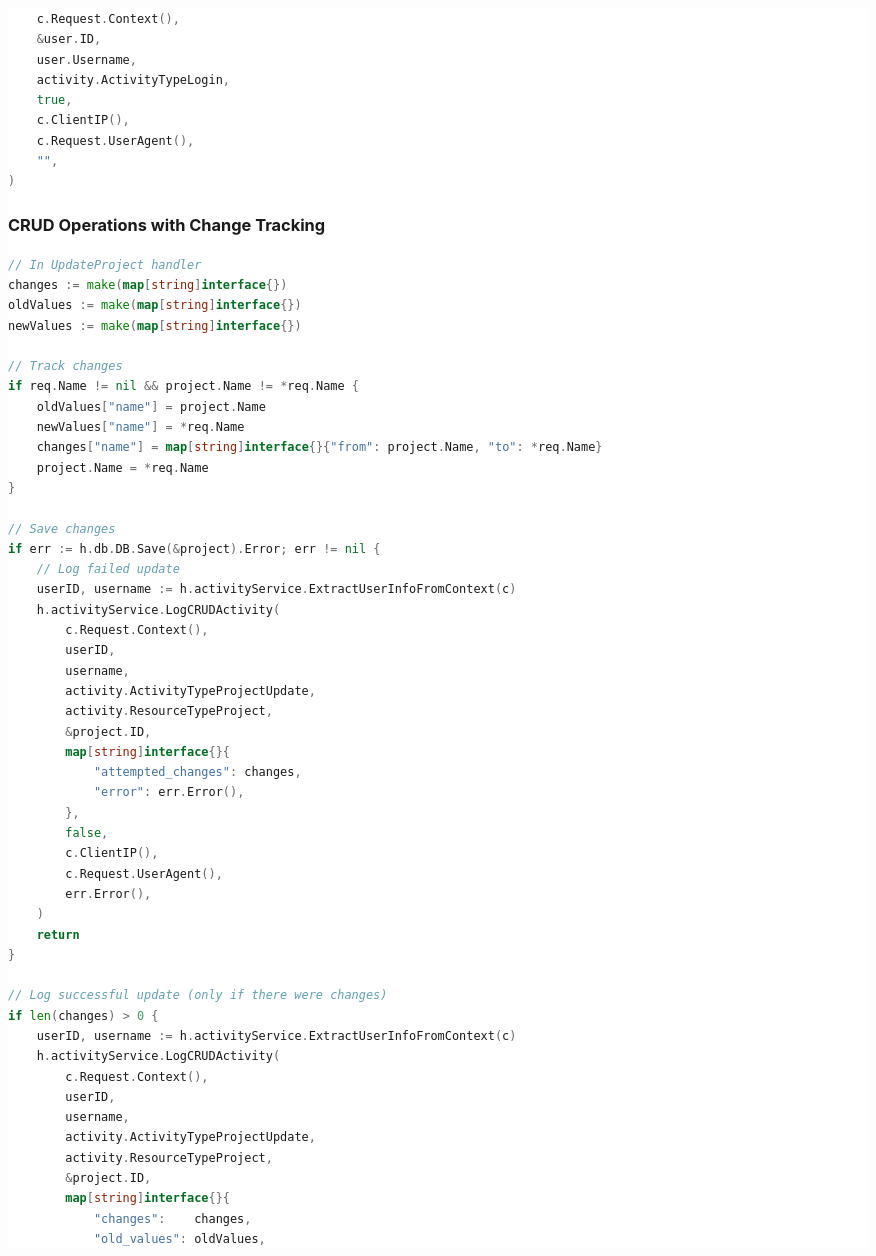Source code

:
 ```go
    c.Request.Context(),
    &user.ID,
    user.Username,
    activity.ActivityTypeLogin,
    true,
    c.ClientIP(),
    c.Request.UserAgent(),
    "",
)
```

### CRUD Operations with Change Tracking

```go
// In UpdateProject handler
changes := make(map[string]interface{})
oldValues := make(map[string]interface{})
newValues := make(map[string]interface{})

// Track changes
if req.Name != nil && project.Name != *req.Name {
    oldValues["name"] = project.Name
    newValues["name"] = *req.Name
    changes["name"] = map[string]interface{}{"from": project.Name, "to": *req.Name}
    project.Name = *req.Name
}

// Save changes
if err := h.db.DB.Save(&project).Error; err != nil {
    // Log failed update
    userID, username := h.activityService.ExtractUserInfoFromContext(c)
    h.activityService.LogCRUDActivity(
        c.Request.Context(),
        userID,
        username,
        activity.ActivityTypeProjectUpdate,
        activity.ResourceTypeProject,
        &project.ID,
        map[string]interface{}{
            "attempted_changes": changes,
            "error": err.Error(),
        },
        false,
        c.ClientIP(),
        c.Request.UserAgent(),
        err.Error(),
    )
    return
}

// Log successful update (only if there were changes)
if len(changes) > 0 {
    userID, username := h.activityService.ExtractUserInfoFromContext(c)
    h.activityService.LogCRUDActivity(
        c.Request.Context(),
        userID,
        username,
        activity.ActivityTypeProjectUpdate,
        activity.ResourceTypeProject,
        &project.ID,
        map[string]interface{}{
            "changes":    changes,
            "old_values": oldValues,
```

**What you are asked to do**
Copy out each line of the entries that holds "string".

**Solution**
changes := make(map[string]interface{})
oldValues := make(map[string]interface{})
newValues := make(map[string]interface{})
    changes["name"] = map[string]interface{}{"from": project.Name, "to": *req.Name}
        map[string]interface{}{
        map[string]interface{}{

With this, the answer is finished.